- North American cover art
- Developer: Pack-In-Video
- Publishers: JP: Pack-In-Video; NA/EU: Acclaim Entertainment;
- Platform: Nintendo Entertainment System
- Release: JP: September 30, 1988; NA: December 1989; EU: July 27, 1990;
- Genre: Racing
- Mode: Single-player

= Knight Rider (1988 video game) =

1988 video game for the NES

Knight Rider (ナイトライダー Naito Raidā) is a 1988 racing video game for the Nintendo Entertainment System that is very loosely based on the television show of the same name.

Review score
| Publication | Score |
|---|---|
| AllGame | 3/5 |

==Gameplay==
The gameplay is simple: There are fifteen cities that are featured, starting with a drive from Los Angeles to San Francisco and ending back in Los Angeles. KITT can be upgraded with more fuel and shield capacities. It can also have its top speed upgraded, and how many lasers/missiles it starts with. In the first six missions, there are allies, represented by Knight trucks who will give a powerup to the player.

===Mission mode===
Terrorists have raided a U.S. military site; only a man and his robotic car can chase them across the United States to stop their evil plan. A time limit helps put pressure on the player as he attempts to defeat the terrorist forces. There are three types of vehicles in this mode: Red (enemies), blue (civilians) and yellow (enemies who carry powerups). KITT has structural shielding; however the vehicle is considered destroyed if it repeatedly crashes or enemy gunfire depletes the shielding. Despite the non-violent premise of the television show, "Mission Mode" makes use of firearms as way to enhance play, similar to RoadBlasters. Shooting non-combatant (blue) vehicles deducts from the timer, making the completion of a level more difficult.

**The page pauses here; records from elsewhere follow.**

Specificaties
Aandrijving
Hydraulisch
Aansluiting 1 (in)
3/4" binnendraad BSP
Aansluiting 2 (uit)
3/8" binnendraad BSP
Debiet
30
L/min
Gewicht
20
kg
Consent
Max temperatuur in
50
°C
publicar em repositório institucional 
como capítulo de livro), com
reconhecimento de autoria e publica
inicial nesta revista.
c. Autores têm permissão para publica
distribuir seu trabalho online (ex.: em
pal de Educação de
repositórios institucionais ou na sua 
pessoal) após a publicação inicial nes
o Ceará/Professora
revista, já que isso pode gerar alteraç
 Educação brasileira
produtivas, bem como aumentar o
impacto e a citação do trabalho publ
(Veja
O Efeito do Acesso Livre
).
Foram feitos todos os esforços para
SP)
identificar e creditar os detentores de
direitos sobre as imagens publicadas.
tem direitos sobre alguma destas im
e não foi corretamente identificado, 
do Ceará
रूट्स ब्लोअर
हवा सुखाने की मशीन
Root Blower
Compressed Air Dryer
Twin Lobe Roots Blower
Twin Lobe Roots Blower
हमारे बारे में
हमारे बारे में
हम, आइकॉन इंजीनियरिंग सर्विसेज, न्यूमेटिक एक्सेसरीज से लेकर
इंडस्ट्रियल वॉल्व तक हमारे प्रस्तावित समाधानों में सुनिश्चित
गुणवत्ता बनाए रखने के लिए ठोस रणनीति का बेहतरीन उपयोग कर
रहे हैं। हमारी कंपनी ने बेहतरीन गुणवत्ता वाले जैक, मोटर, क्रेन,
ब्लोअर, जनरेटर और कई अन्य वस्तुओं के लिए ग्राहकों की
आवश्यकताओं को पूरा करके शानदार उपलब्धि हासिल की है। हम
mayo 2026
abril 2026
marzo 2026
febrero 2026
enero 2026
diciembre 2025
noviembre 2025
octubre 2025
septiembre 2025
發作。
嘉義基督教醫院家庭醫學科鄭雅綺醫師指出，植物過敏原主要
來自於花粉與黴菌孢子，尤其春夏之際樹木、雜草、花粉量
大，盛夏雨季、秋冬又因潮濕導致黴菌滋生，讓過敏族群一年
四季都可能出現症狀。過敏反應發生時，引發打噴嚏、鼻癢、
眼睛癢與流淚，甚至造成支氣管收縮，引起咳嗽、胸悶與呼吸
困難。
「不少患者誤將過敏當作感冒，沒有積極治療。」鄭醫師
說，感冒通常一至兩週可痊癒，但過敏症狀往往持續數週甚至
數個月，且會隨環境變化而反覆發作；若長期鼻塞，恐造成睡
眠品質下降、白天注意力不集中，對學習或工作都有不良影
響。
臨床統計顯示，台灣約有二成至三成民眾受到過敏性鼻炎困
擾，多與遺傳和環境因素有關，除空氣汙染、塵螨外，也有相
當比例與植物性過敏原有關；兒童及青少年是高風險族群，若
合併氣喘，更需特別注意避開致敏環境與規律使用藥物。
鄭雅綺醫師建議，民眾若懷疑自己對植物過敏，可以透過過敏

After every third level, Devon will offer the player a password that can be used to resume the journey from that point.

===Drive mode===
There is also a drive mode that allows players to go on a simple drive through the game's stages without weapons or enemy fire.

==Music==
The game pointedly does not include the iconic theme from the Knight Rider television show.